**WORK REQUEST A:** Rewrite the stored data below as a numbered list, starting with the line that contains "At 104790, list" and going on through the end of the records. Skip blank lines, and leave the pictures out.

**PASSAGE PROVIDED:**
Is there a simple or standard way to have a multimap iterator which iterate across unique keys in a multimap?
i.e. for a set that looks like: {1, "a"}, {1, "lemon"}, {2, "peacock"}, {3, "angel"}
an iterator which would start at {1, "a"} then incrementing would point to {2, "peacock"} and then incrementing again would point to {3, "angel"}?
You can use upper_bound to increment the iterator position instead of ++:
#include <map>
#include <string>
#include <iostream>
using namespace std;
int main()
{
multimap<int,string> mm;
mm.insert(make_pair(1, "a"));
mm.insert(make_pair(1, "lemon"));
mm.insert(make_pair(2, "peacock"));
mm.insert(make_pair(3, "angel"));
for( auto it = mm.begin(), end = mm.end();
it != end;
it = mm.upper_bound(it->first)
)
cout << it->first << ' ' << it->second << endl;
return 0;
}
This results in:
1 a
2 peacock
3 angel
Using upper_bound would result in an easy-to-read loop but each call will perform a binary tree search, resulting in an O(n log n) instead of O(n) traversal. If the difference in efficiency matters, you can structure your traversal like this:
typedef std::multimap<std::string, int> MapType;
MapType container;
for (MapType::iterator it = container.begin(); it != container.end(); ) {
std::string key = it->first;
doSomething(key);
// Advance to next non-duplicate entry.

**WORK REQUEST B:** In the thread about multimap iterators, what does the answer suggest using instead of ++ to move the iterator forward?

[Stored data]
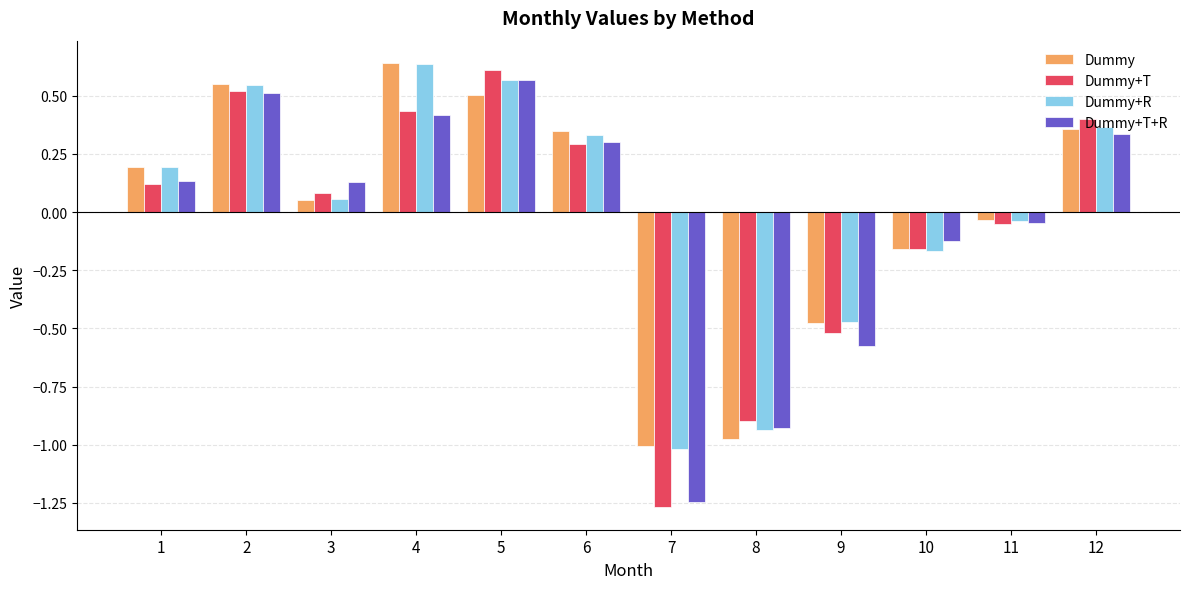

At which label does Dummy reach its minimum?

7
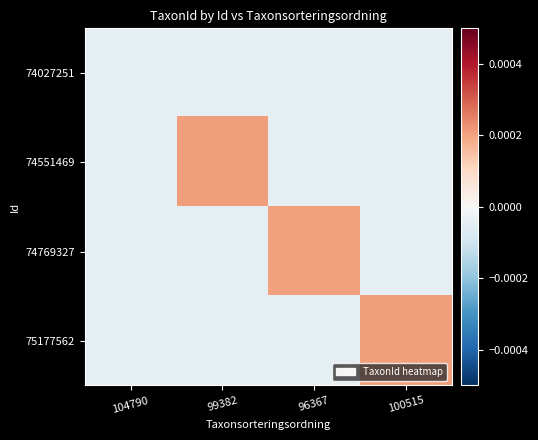

At 104790, list the series in order from largest to smallest.

74027251, 74551469, 74769327, 75177562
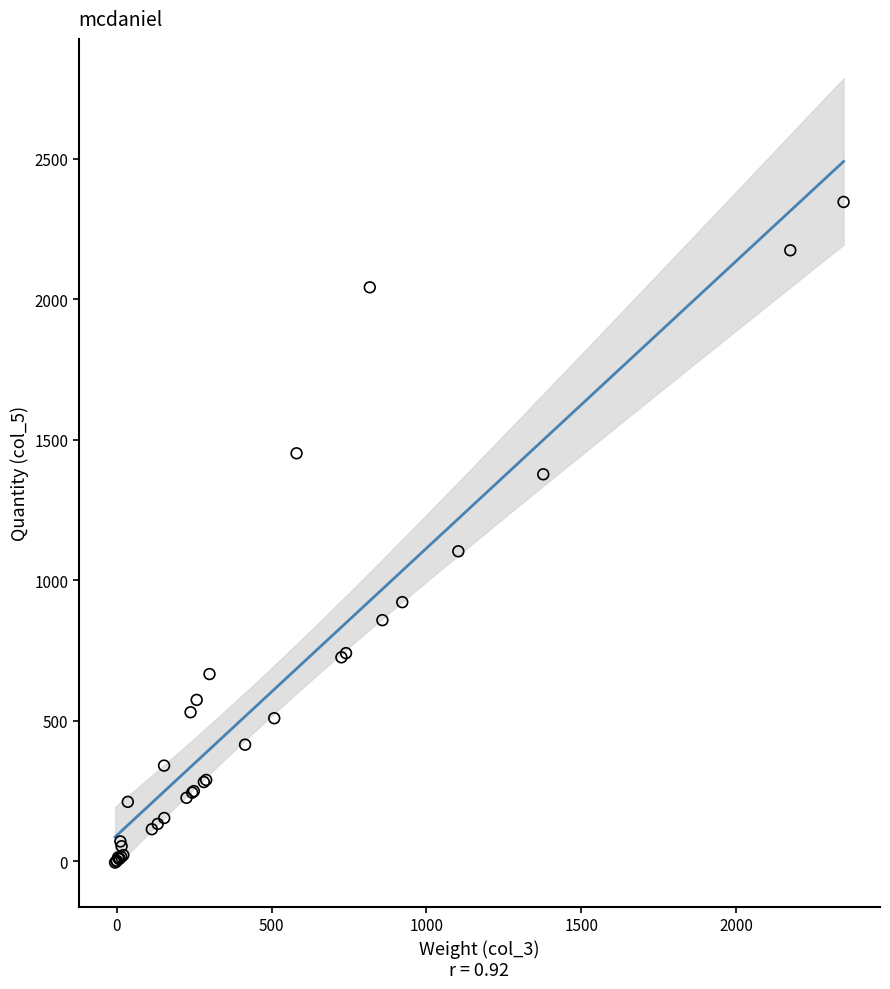

What Y value in the scatter plot is closest to 1170?

1103.0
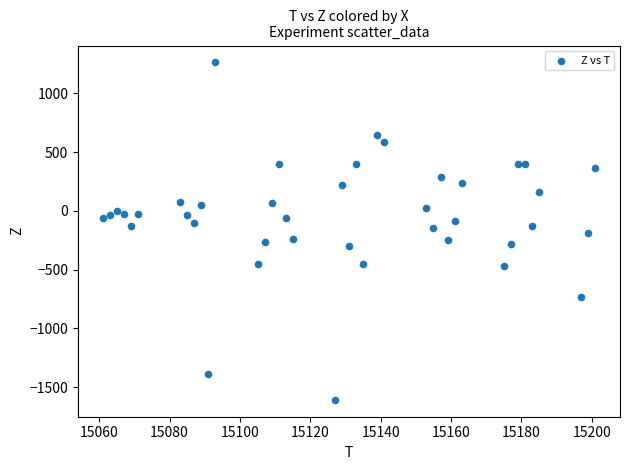

What is the range of Y values (max minus min)?

2872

**WRITTEN ANSWER A:**
1. At 104790, list the series in order from largest to smallest.
2. 74027251, 74551469, 74769327, 75177562
3. What Y value in the scatter plot is closest to 1170?
4. 1103.0
5. What is the range of Y values (max minus min)?
6. 2872

**WRITTEN ANSWER B:** upper_bound